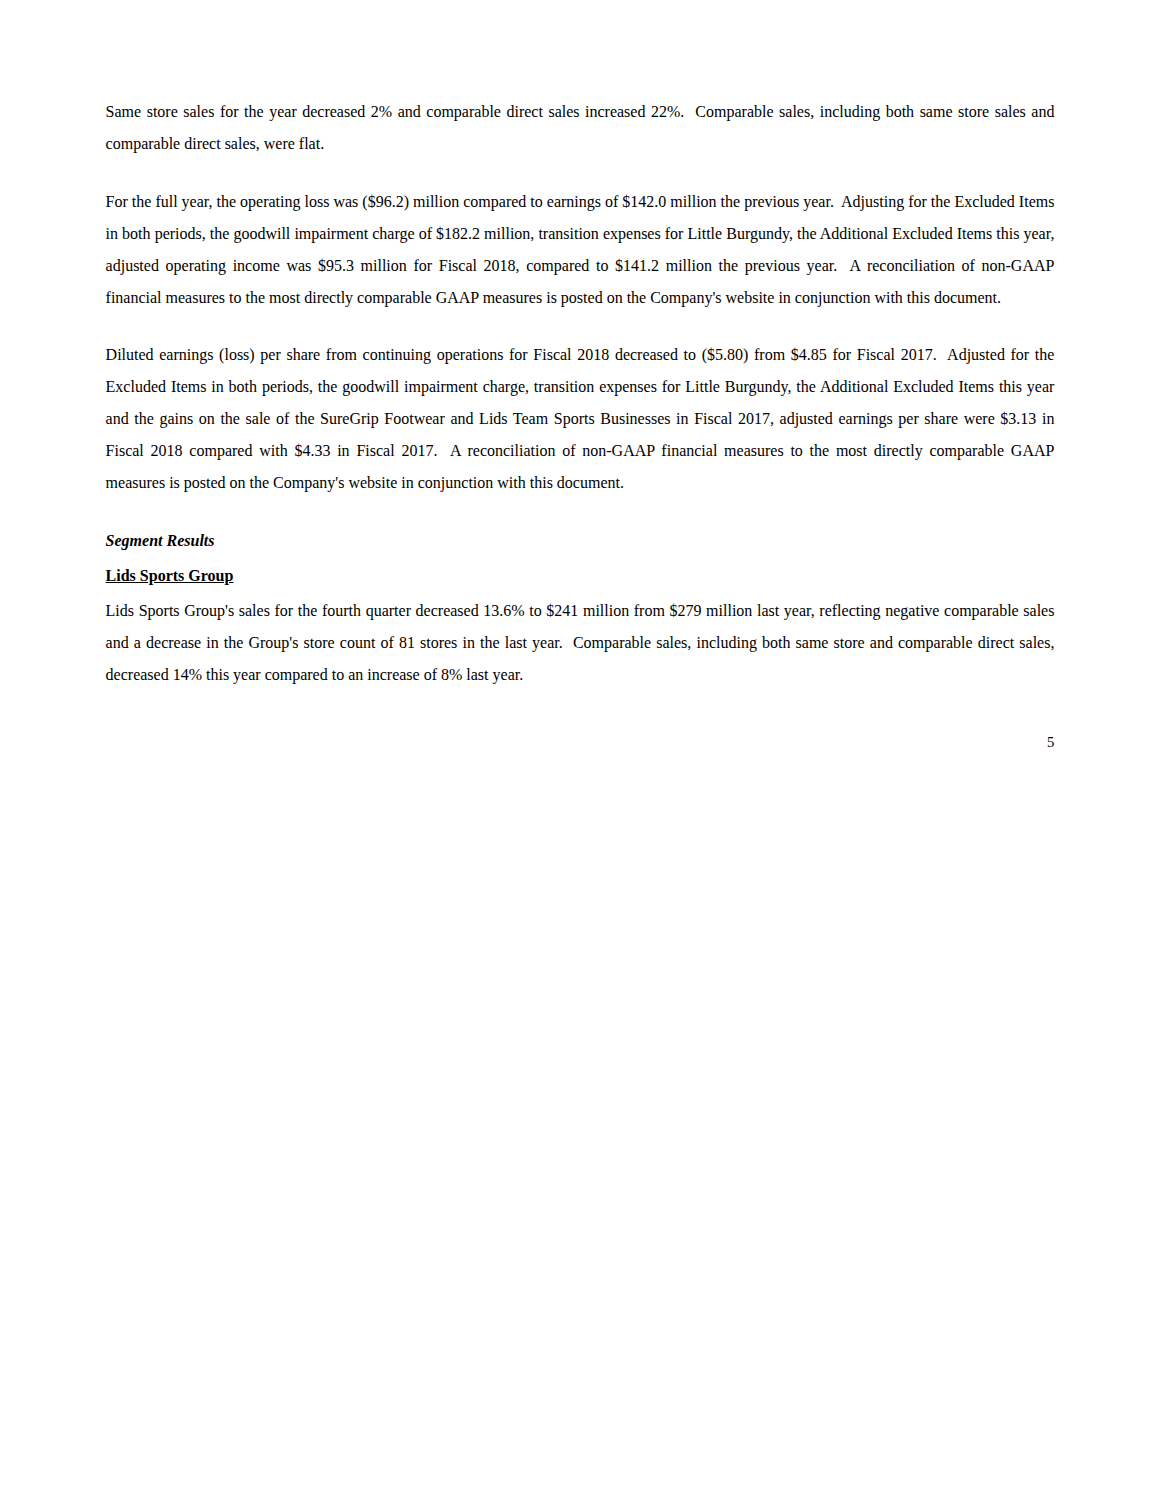Same store sales for the year decreased 2% and comparable direct sales increased 22%. Comparable sales, including both same store sales and comparable direct sales, were flat.
For the full year, the operating loss was ($96.2) million compared to earnings of $142.0 million the previous year. Adjusting for the Excluded Items in both periods, the goodwill impairment charge of $182.2 million, transition expenses for Little Burgundy, the Additional Excluded Items this year, adjusted operating income was $95.3 million for Fiscal 2018, compared to $141.2 million the previous year. A reconciliation of non-GAAP financial measures to the most directly comparable GAAP measures is posted on the Company's website in conjunction with this document.
Diluted earnings (loss) per share from continuing operations for Fiscal 2018 decreased to ($5.80) from $4.85 for Fiscal 2017. Adjusted for the Excluded Items in both periods, the goodwill impairment charge, transition expenses for Little Burgundy, the Additional Excluded Items this year and the gains on the sale of the SureGrip Footwear and Lids Team Sports Businesses in Fiscal 2017, adjusted earnings per share were $3.13 in Fiscal 2018 compared with $4.33 in Fiscal 2017. A reconciliation of non-GAAP financial measures to the most directly comparable GAAP measures is posted on the Company's website in conjunction with this document.
Segment Results
Lids Sports Group
Lids Sports Group's sales for the fourth quarter decreased 13.6% to $241 million from $279 million last year, reflecting negative comparable sales and a decrease in the Group's store count of 81 stores in the last year. Comparable sales, including both same store and comparable direct sales, decreased 14% this year compared to an increase of 8% last year.
5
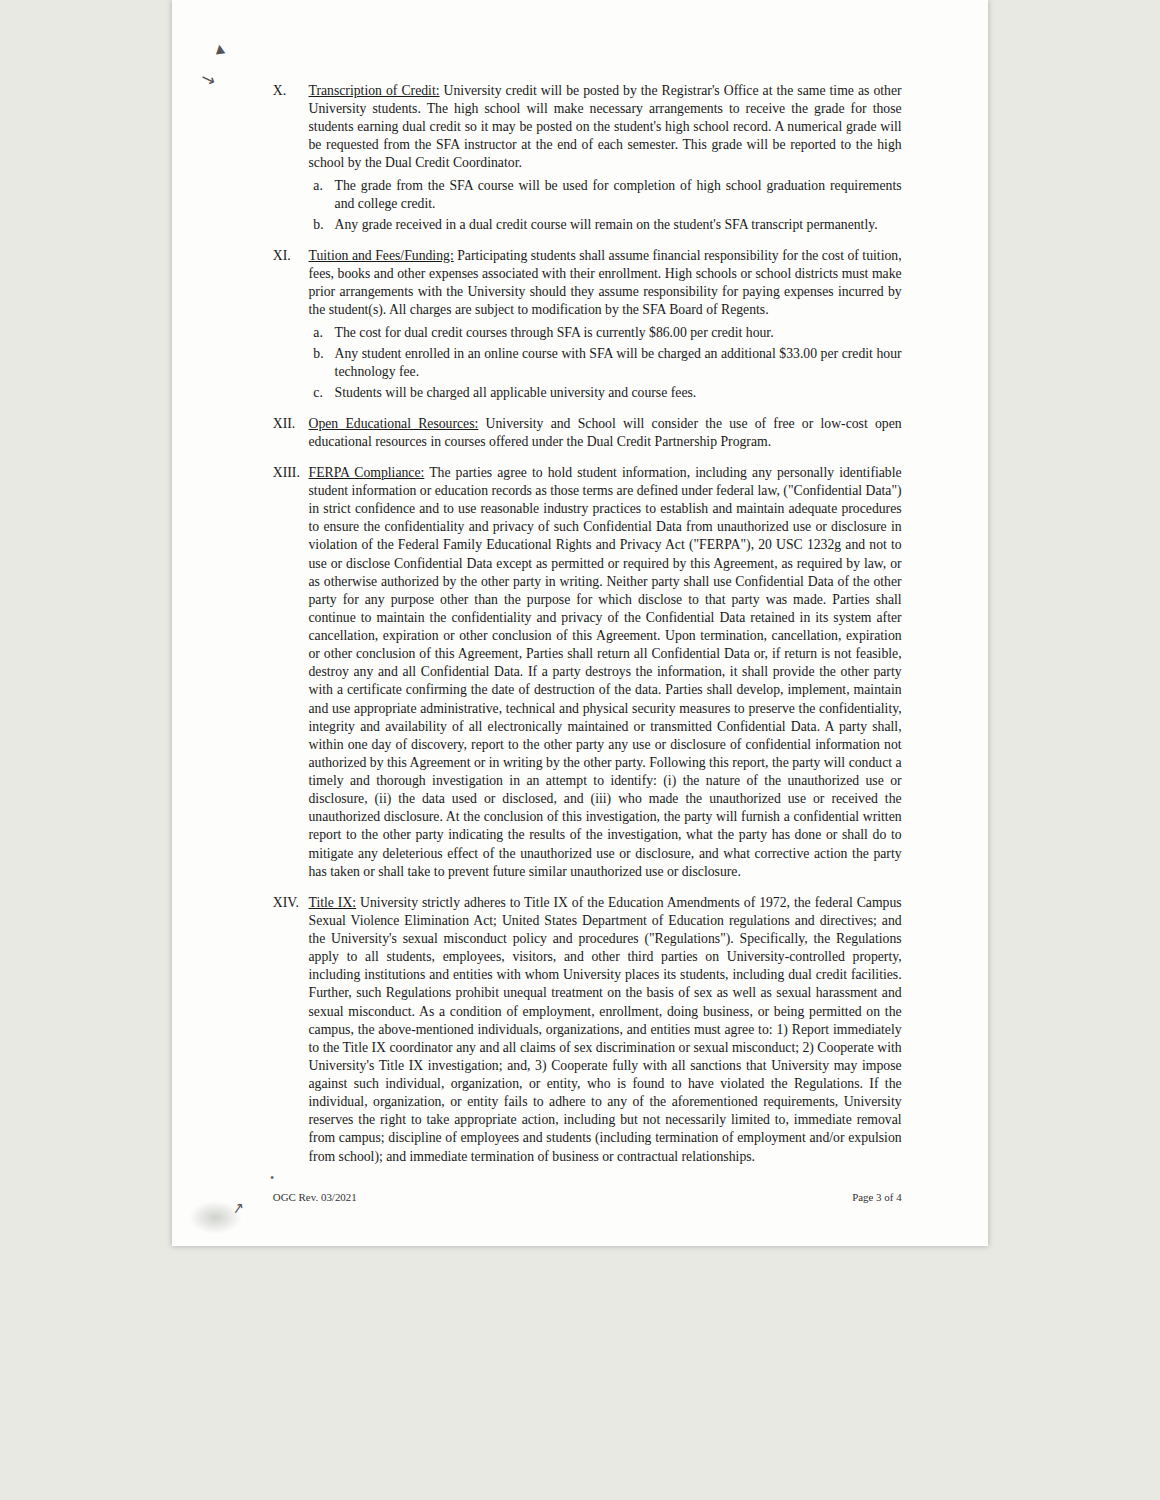▲
↘
X. Transcription of Credit: University credit will be posted by the Registrar's Office at the same time as other University students. The high school will make necessary arrangements to receive the grade for those students earning dual credit so it may be posted on the student's high school record. A numerical grade will be requested from the SFA instructor at the end of each semester. This grade will be reported to the high school by the Dual Credit Coordinator.
a. The grade from the SFA course will be used for completion of high school graduation requirements and college credit.
b. Any grade received in a dual credit course will remain on the student's SFA transcript permanently.
XI. Tuition and Fees/Funding: Participating students shall assume financial responsibility for the cost of tuition, fees, books and other expenses associated with their enrollment. High schools or school districts must make prior arrangements with the University should they assume responsibility for paying expenses incurred by the student(s). All charges are subject to modification by the SFA Board of Regents.
a. The cost for dual credit courses through SFA is currently $86.00 per credit hour.
b. Any student enrolled in an online course with SFA will be charged an additional $33.00 per credit hour technology fee.
c. Students will be charged all applicable university and course fees.
XII. Open Educational Resources: University and School will consider the use of free or low-cost open educational resources in courses offered under the Dual Credit Partnership Program.
XIII. FERPA Compliance: The parties agree to hold student information, including any personally identifiable student information or education records as those terms are defined under federal law, ("Confidential Data") in strict confidence and to use reasonable industry practices to establish and maintain adequate procedures to ensure the confidentiality and privacy of such Confidential Data from unauthorized use or disclosure in violation of the Federal Family Educational Rights and Privacy Act ("FERPA"), 20 USC 1232g and not to use or disclose Confidential Data except as permitted or required by this Agreement, as required by law, or as otherwise authorized by the other party in writing. Neither party shall use Confidential Data of the other party for any purpose other than the purpose for which disclose to that party was made. Parties shall continue to maintain the confidentiality and privacy of the Confidential Data retained in its system after cancellation, expiration or other conclusion of this Agreement. Upon termination, cancellation, expiration or other conclusion of this Agreement, Parties shall return all Confidential Data or, if return is not feasible, destroy any and all Confidential Data. If a party destroys the information, it shall provide the other party with a certificate confirming the date of destruction of the data. Parties shall develop, implement, maintain and use appropriate administrative, technical and physical security measures to preserve the confidentiality, integrity and availability of all electronically maintained or transmitted Confidential Data. A party shall, within one day of discovery, report to the other party any use or disclosure of confidential information not authorized by this Agreement or in writing by the other party. Following this report, the party will conduct a timely and thorough investigation in an attempt to identify: (i) the nature of the unauthorized use or disclosure, (ii) the data used or disclosed, and (iii) who made the unauthorized use or received the unauthorized disclosure. At the conclusion of this investigation, the party will furnish a confidential written report to the other party indicating the results of the investigation, what the party has done or shall do to mitigate any deleterious effect of the unauthorized use or disclosure, and what corrective action the party has taken or shall take to prevent future similar unauthorized use or disclosure.
XIV. Title IX: University strictly adheres to Title IX of the Education Amendments of 1972, the federal Campus Sexual Violence Elimination Act; United States Department of Education regulations and directives; and the University's sexual misconduct policy and procedures ("Regulations"). Specifically, the Regulations apply to all students, employees, visitors, and other third parties on University-controlled property, including institutions and entities with whom University places its students, including dual credit facilities. Further, such Regulations prohibit unequal treatment on the basis of sex as well as sexual harassment and sexual misconduct. As a condition of employment, enrollment, doing business, or being permitted on the campus, the above-mentioned individuals, organizations, and entities must agree to: 1) Report immediately to the Title IX coordinator any and all claims of sex discrimination or sexual misconduct; 2) Cooperate with University's Title IX investigation; and, 3) Cooperate fully with all sanctions that University may impose against such individual, organization, or entity, who is found to have violated the Regulations. If the individual, organization, or entity fails to adhere to any of the aforementioned requirements, University reserves the right to take appropriate action, including but not necessarily limited to, immediate removal from campus; discipline of employees and students (including termination of employment and/or expulsion from school); and immediate termination of business or contractual relationships.
•
↗
OGC Rev. 03/2021 Page 3 of 4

> What to work on
From the records above, give again exactly the lines running from the line with "a. The grade" to the line with "XI. Tuition and", inclusive.

> Output of the exercise
a. The grade from the SFA course will be used for completion of high school graduation requirements and college credit.
b. Any grade received in a dual credit course will remain on the student's SFA transcript permanently.
XI. Tuition and Fees/Funding: Participating students shall assume financial responsibility for the cost of tuition, fees, books and other expenses associated with their enrollment. High schools or school districts must make prior arrangements with the University should they assume responsibility for paying expenses incurred by the student(s). All charges are subject to modification by the SFA Board of Regents.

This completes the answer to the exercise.